David preached for me in 1990. So, recognizing the need for some of that “native air,” on Saturday night April 28th David and I spent an hour in prayer at the altar in the church for worship the next day, for many other needs and for one another. He prayed for my openness to the Lord and for me to let go of the things holding me back. After we had prayed, he leaned back and said as if he had just finished a gourmet meal, ‘Ah, now I can rest with all in His hands. I’m looking forward to tomorrow.’ Then, we shared for a time on the theme of surrender.

I wrote, “David witnesses to you not in some forced manner but so openly through first sharing You in himself. He allows the topic to turn to You. He allows joy to carry the subject, so everything spoken is within a context of pure joy.” 
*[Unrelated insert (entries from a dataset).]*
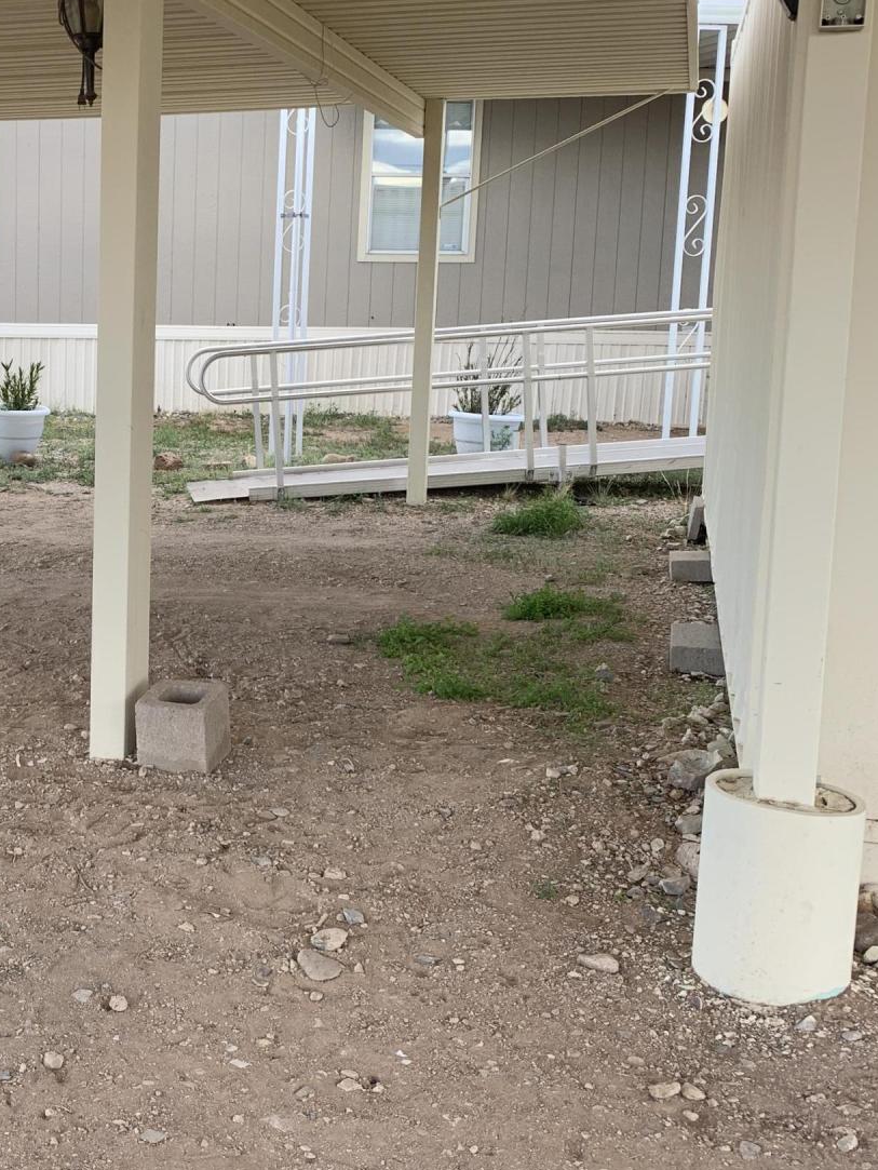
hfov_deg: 29.1
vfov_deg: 39.6
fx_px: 1622
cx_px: 93
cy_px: 544
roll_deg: -1.0
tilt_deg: -8.2
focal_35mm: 48
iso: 25
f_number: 1.8
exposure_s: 1/237
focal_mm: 4.25
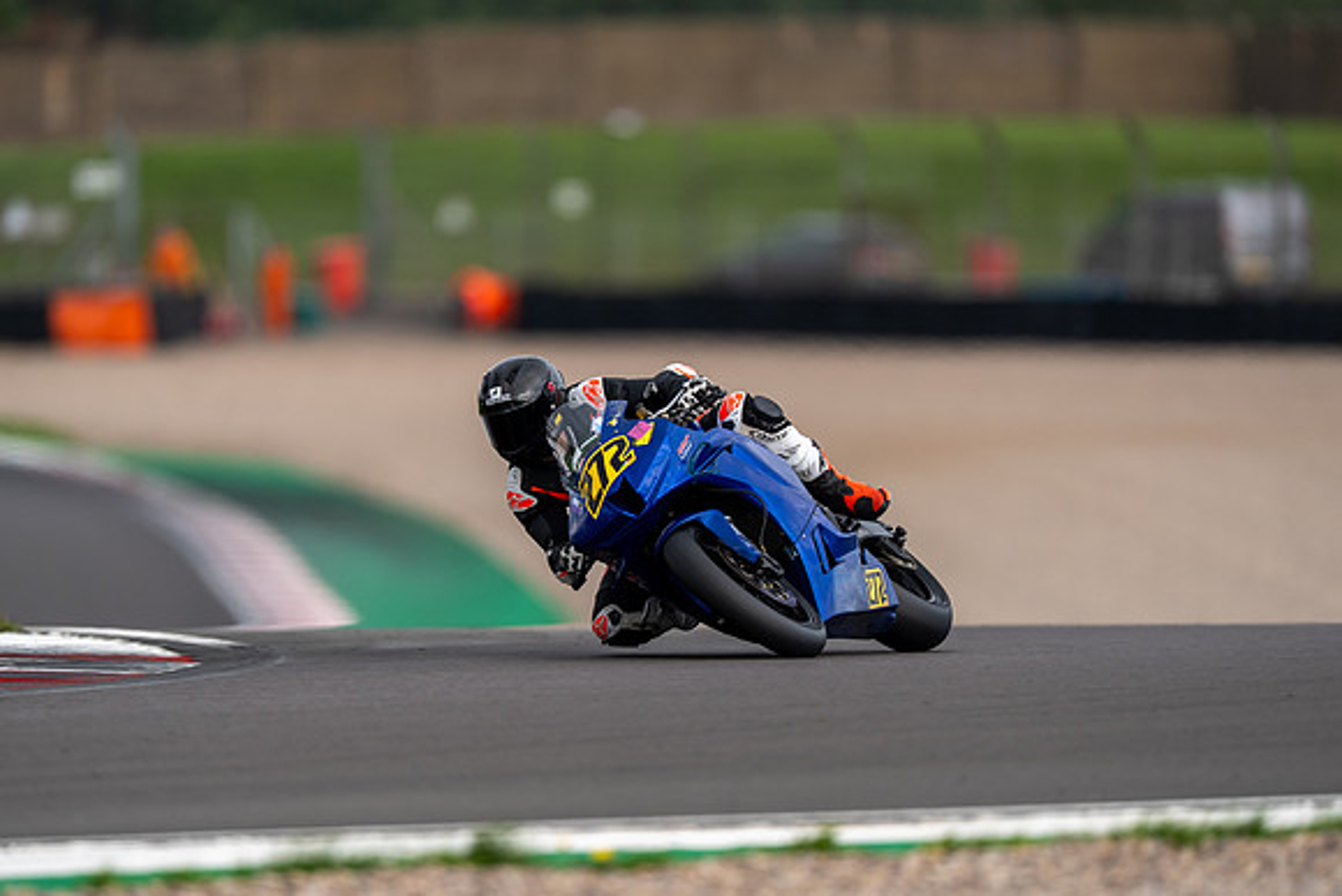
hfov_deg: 3.1
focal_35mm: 675
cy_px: 465
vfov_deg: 2.0
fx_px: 25179
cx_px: 619
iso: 125
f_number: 4
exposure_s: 1/500
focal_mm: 600
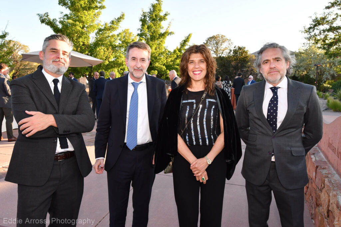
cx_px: 170
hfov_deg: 61.9
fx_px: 284
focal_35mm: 30
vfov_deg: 43.6
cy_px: 114
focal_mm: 20
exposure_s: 1/200
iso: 500
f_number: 8
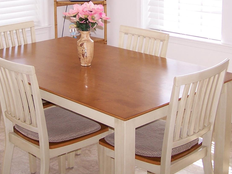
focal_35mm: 71
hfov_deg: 27.4
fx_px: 476
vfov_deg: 20.5
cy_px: 32
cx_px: 103
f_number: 2.8
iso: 80
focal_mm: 6.3
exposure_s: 1/125
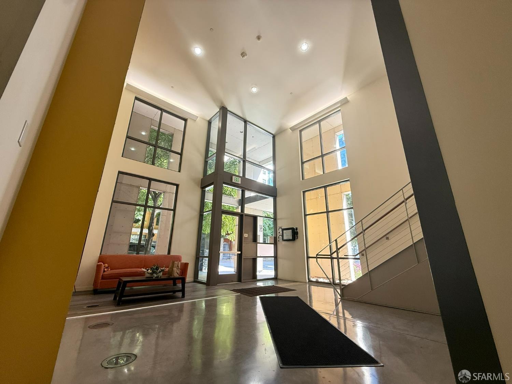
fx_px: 207
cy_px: 192
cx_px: 256
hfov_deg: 102.1
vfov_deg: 85.7
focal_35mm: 14
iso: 160
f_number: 2.2
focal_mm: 2.22
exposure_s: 1/99
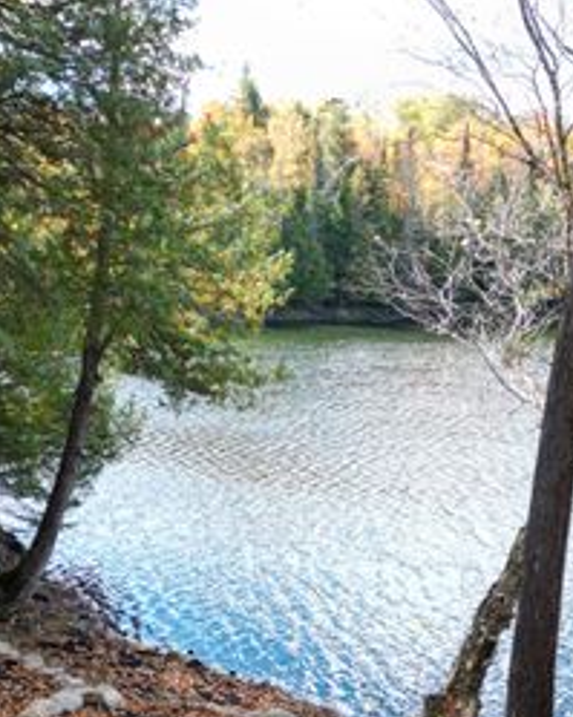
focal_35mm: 47
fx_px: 997
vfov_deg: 39.2
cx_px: 253
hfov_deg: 32.0
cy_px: 468
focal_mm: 6.72
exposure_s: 1/500
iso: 100
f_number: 1.7
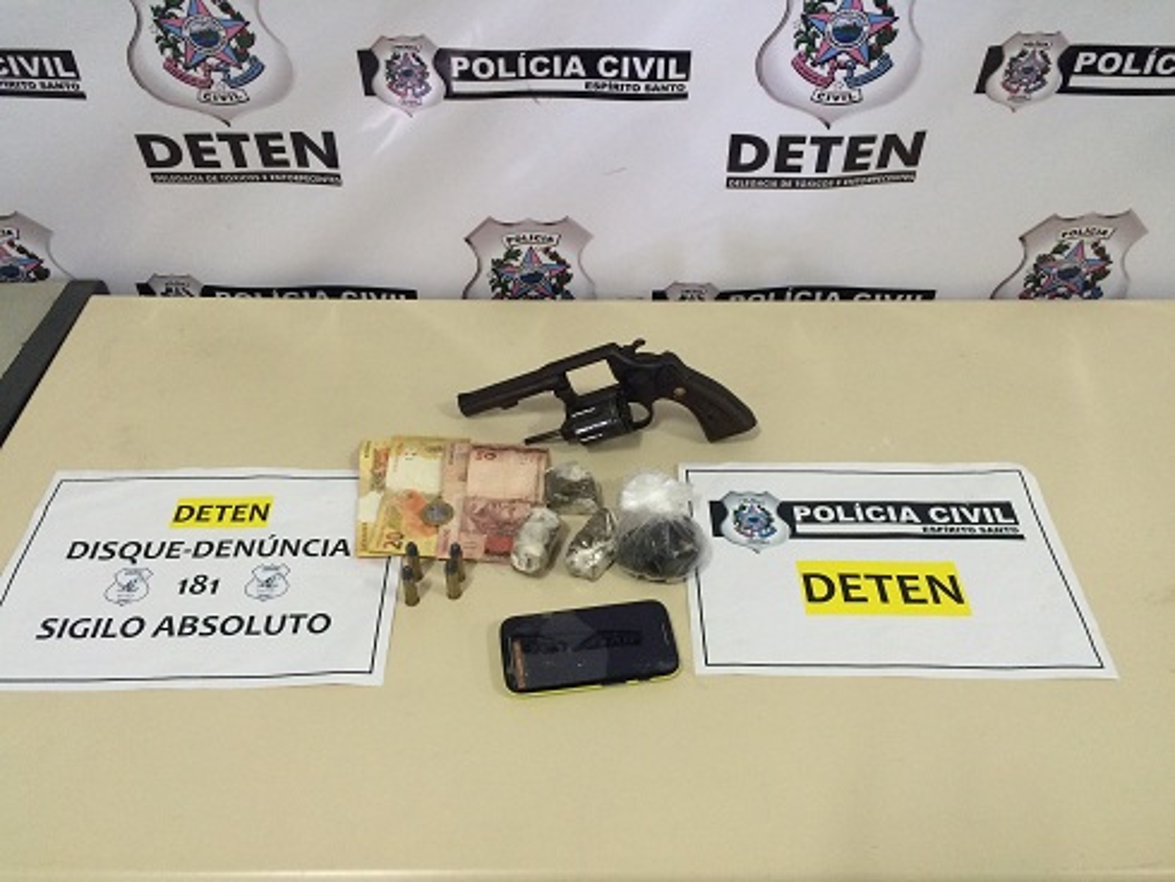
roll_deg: +0.1
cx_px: 588
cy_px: 441
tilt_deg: -43.2
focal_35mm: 29
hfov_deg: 61.6
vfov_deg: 48.3
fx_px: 985
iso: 160
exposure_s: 1/30
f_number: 2.2
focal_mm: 4.15
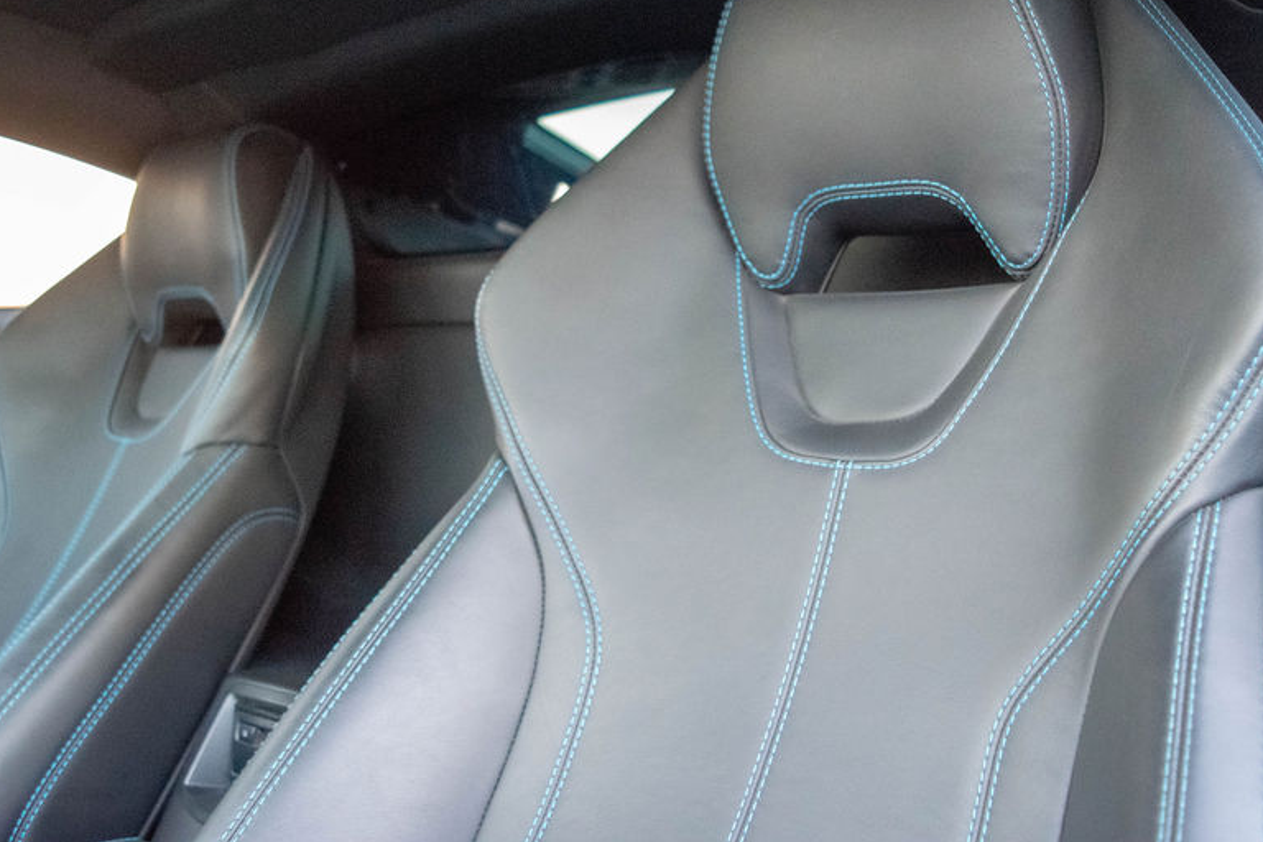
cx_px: 612
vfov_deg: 36.5
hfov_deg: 53.1
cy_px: 287
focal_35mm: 36
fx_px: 1263
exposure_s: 1/60
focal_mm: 18
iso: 4500
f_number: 3.5
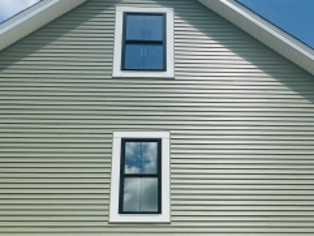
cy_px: 258
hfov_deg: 51.2
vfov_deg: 34.4
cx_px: 178
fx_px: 327
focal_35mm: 36
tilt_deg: +15.9
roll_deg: +0.4
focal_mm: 1.57
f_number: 1.8
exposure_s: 1/1908
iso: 32
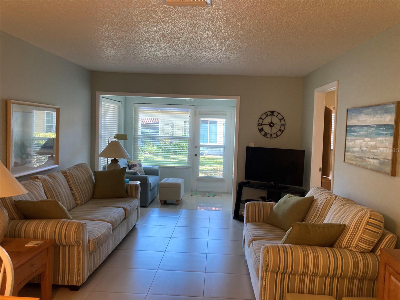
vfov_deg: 49.7
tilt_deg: -1.6
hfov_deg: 63.4
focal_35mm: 28
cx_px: 200
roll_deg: -1.2
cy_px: 150
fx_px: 324
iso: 125
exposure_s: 1/60
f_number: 1.8
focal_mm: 3.99
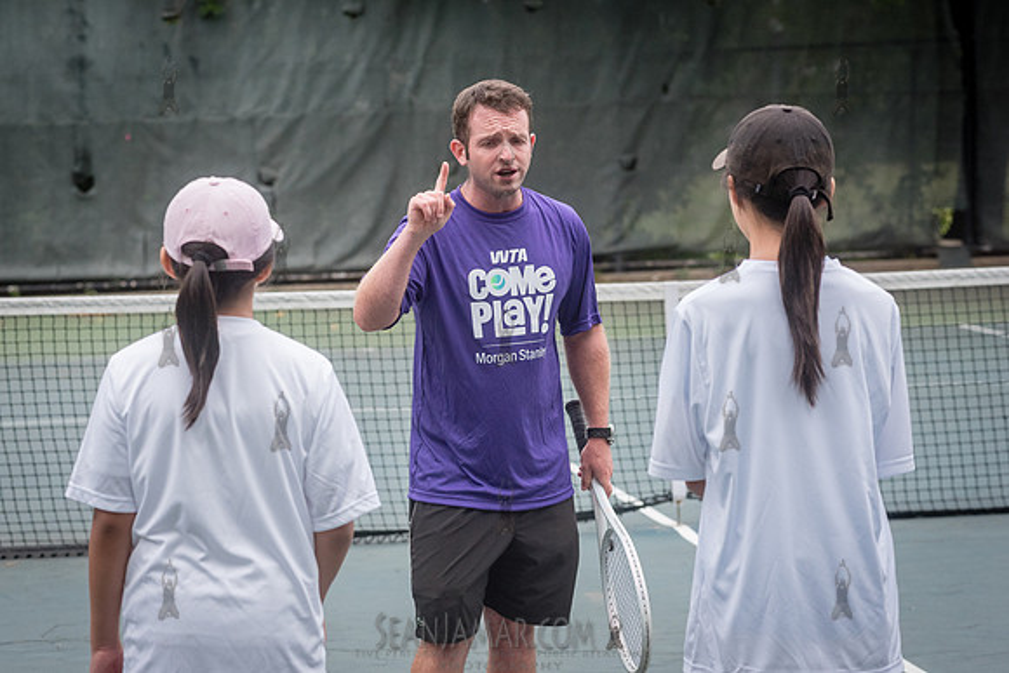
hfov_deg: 15.2
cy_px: 356
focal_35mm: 135
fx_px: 3771
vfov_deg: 10.2
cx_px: 485
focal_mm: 120
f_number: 6.3
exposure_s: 1/1600
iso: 1250
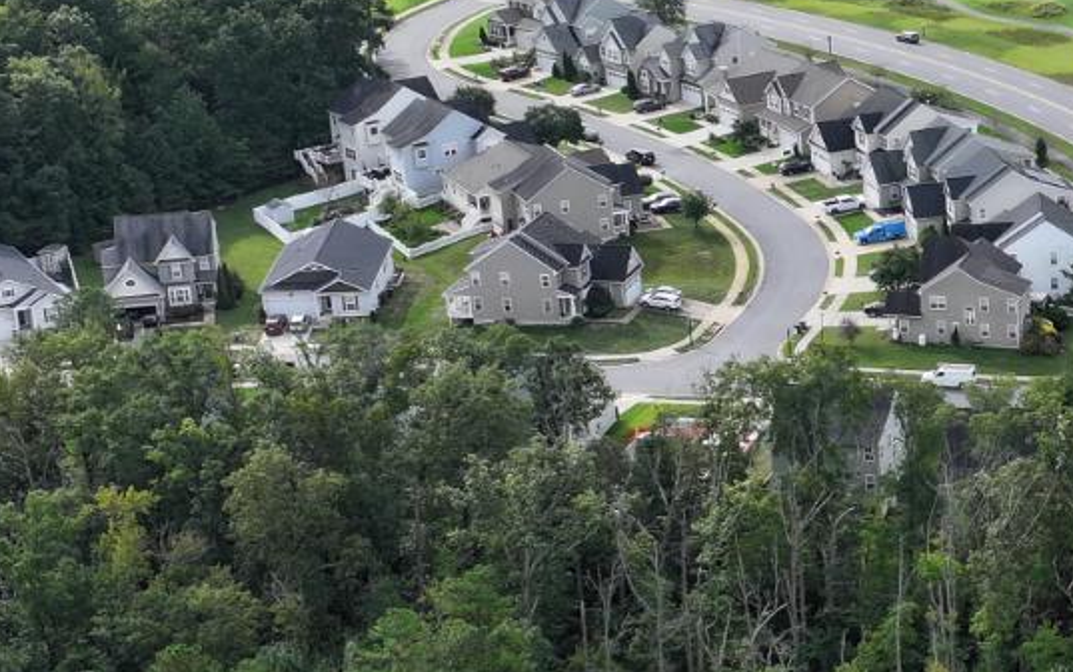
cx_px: 1225
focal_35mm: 97
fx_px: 2837
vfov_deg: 13.5
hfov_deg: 20.3
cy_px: 482
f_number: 2.8
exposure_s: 1/2500
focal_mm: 12.29
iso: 280
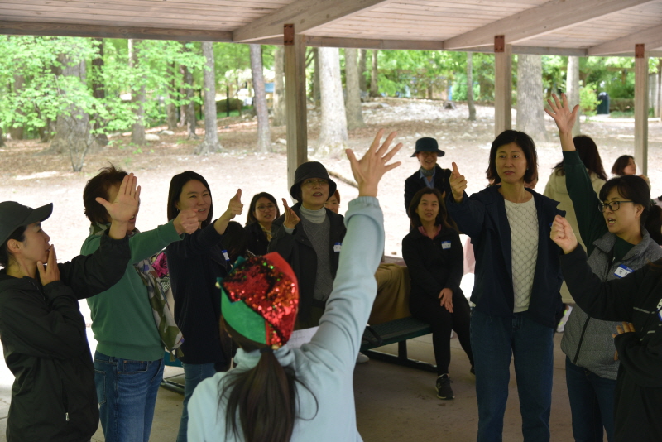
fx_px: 957
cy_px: 221
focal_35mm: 52
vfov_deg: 26.0
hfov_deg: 38.2
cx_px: 331
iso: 400
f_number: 4.5
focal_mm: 52
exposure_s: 1/80
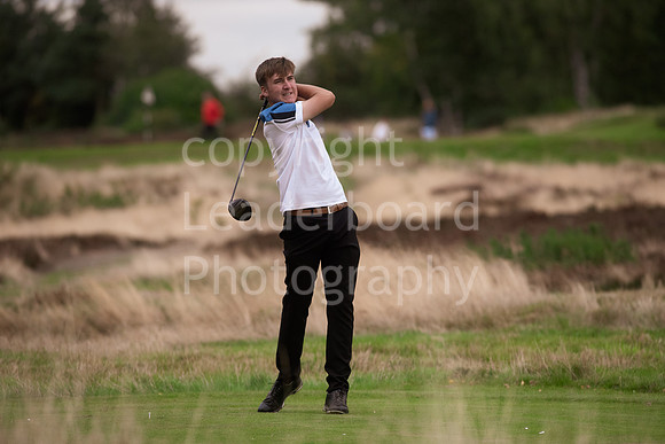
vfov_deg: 4.6
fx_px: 5543
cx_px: 332
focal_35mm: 300
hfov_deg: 6.9
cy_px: 222
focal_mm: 300
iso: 1250
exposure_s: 1/2500
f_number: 5.6
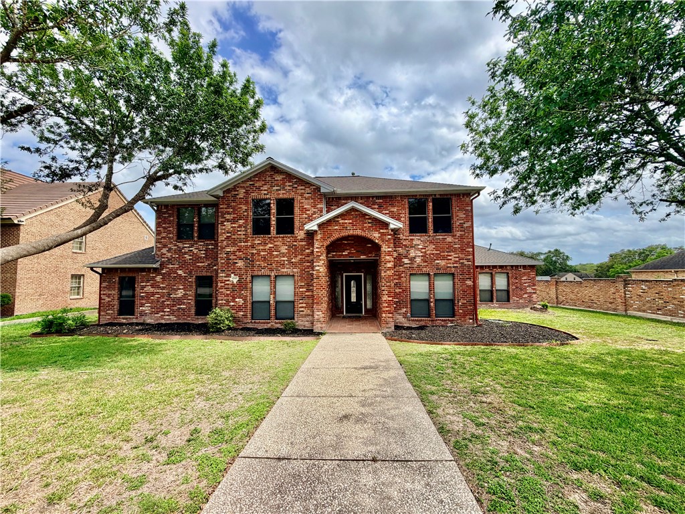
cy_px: 257
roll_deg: +1.0
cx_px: 342
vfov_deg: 85.7
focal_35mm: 14
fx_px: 277
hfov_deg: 102.1
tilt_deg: +3.6
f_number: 2.2
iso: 20
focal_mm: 2.22
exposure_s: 1/1068
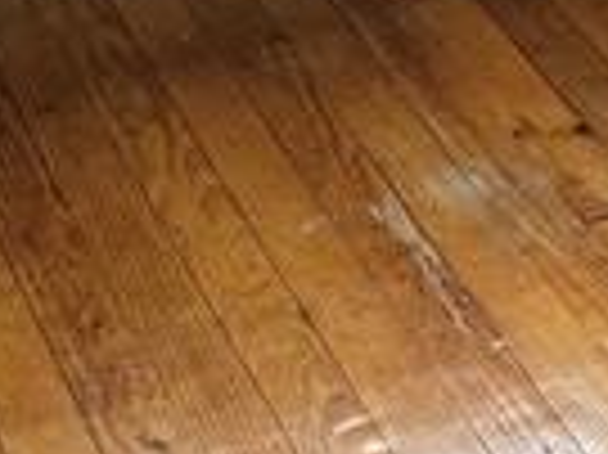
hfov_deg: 9.0
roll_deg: -0.5
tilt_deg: -14.1
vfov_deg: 7.6
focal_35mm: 182
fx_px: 3194
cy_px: -643
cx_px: 1774
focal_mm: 6.76
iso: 80
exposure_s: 1/121
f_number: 1.78
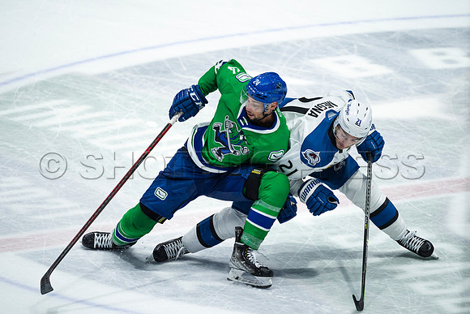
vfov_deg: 2.3
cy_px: 157
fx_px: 7835
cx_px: 235
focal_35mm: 600
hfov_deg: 3.4
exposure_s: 1/1000
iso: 1600
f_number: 4
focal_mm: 600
“He and I spoke of loving oneself meaning to accept who you are and not berate or chastise yourself but to open your life fully to God. He has focused his messages on “The Joy of the Lord is my Strength,” because he knew I needed to find that source in my life. We laughed when he said he had been the senior partner of the pastor of another Torquay church for several years and I said, ‘You’ve been my senior partner for 12 years.’”  

As I anticipated his departure in 1990, I wrote:

“He leaves and I must stay. It is a thought which in many ways depresses me, for the visit has been keen. But in other ways I guess,

you’ve given this visit as fuel to focus my heart and life upon you.

You’ve given me this time to uphold and encourage me. Oh how it has encouraged me! Such a dear friend. I am so touched with the love and amazed at how he consistently says how I have helped him! Thank you for giving me the hope to be able to see in him your love for me.

I guess to live forward is to not ignore nor dwell upon yesterday but to be encouraged and strengthened by it.

“Psalm 84:5 says, ‘Blessed are those whose strength is in you, who have set their hearts on pilgrimage…they go from strength to strength till each appears before God in Zion.’